US warning puts Pak in a tight spot
Pakistan has heated up the LoC and is going all out to infiltrate terrorists
Rarely has a country been brought under watch when the head of a major power is visiting its neighbour. Pakistan finds itself in that unenviable position today, given its status as a nursery as well as university of international terrorism.
In the weeks preceding the visit of US President Barack Obama to New Delhi due to commence next Sunday, senior US officials, including secretary of state John Kerry, have cautioned Islamabad to ensure that no terrorist incident traceable to Pakistan occurs when Mr Obama is in India. The reported warning becomes necessary because of the track record of our western neighbour and its capability to strike within India directly or through its agents. The record is that Pakistan takes pride in seeking to create terrorist episodes when a US leader is visiting New Delhi. Its purpose, presumably, is to highlight its grievance against India in respect of Kashmir, although these petty tricks have not advanced its cause.
In the run-up to the Obama visit, Pakistan has heated up the LoC and is going all out to infiltrate terrorists. No incident has taken place, but the arrangements are extremely tight. A major incident had occurred in Kashmir when President Bill Clinton had visited.
Such was the level of US concern that when Mr Clinton was to fly out to Islamabad after concluding his visit here, the US Secret Service had kept two identical planes ready to fool a would-be attacker about which one the American leader was flying in, and Mr Clinton had to camouflage himself in order to board his flight even as his Secret Service “double” boarded the stand-by aircraft to further the deception. Such are America’s friends in Pakistan. It should be noted that security has been very tight when US leaders have visited Afghanistan. But Islamabad has not had to be delivered warnings. The reason is that, for Pakistan’s security planners India is a case apart.

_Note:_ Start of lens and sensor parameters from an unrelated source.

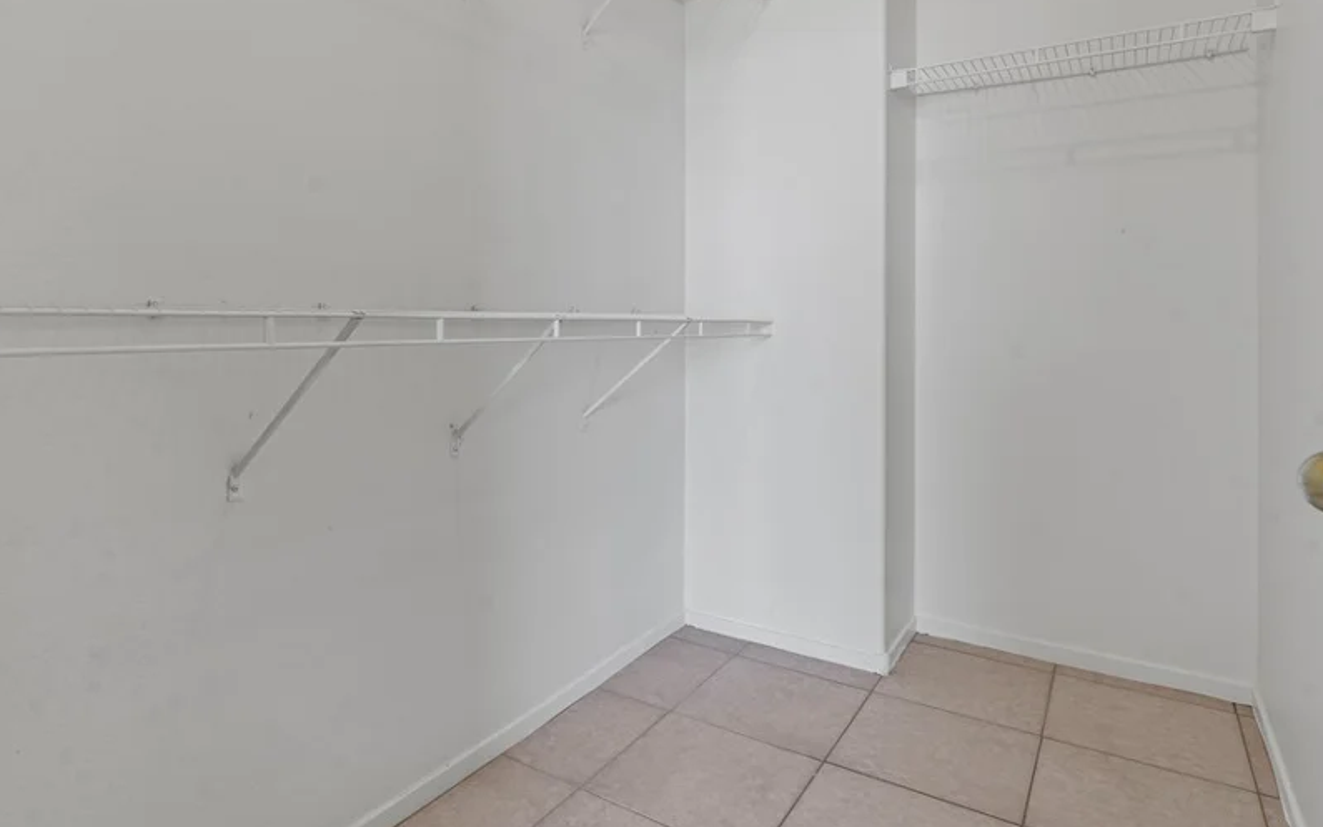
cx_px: 597
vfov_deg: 56.5
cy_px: 305
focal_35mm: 21
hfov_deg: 82.0
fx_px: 757
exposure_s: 2.5
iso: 200
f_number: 9
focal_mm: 16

It has lately come to light that the US as well as UK have asked Islamabad to send Zaki-ur-Rehman Lakhvi, the Lashkar-e-Tayyaba and Jamaat-ud-Dawa mastermind who orchestrated the attack on Mumbai in 2008, to India to stand trial or send him out to stand independent trial elsewhere as nationals of many countries died in the attack. LeT and JuD are both on the UN watch-list for terrorist organisations, as is Hafiz Saeed, their ideological mentor. And yet, Saeed is busy organising a “million march” in Karachi the day Mr Obama arrives in India, openly, without fear of Pakistan authorities moving against him.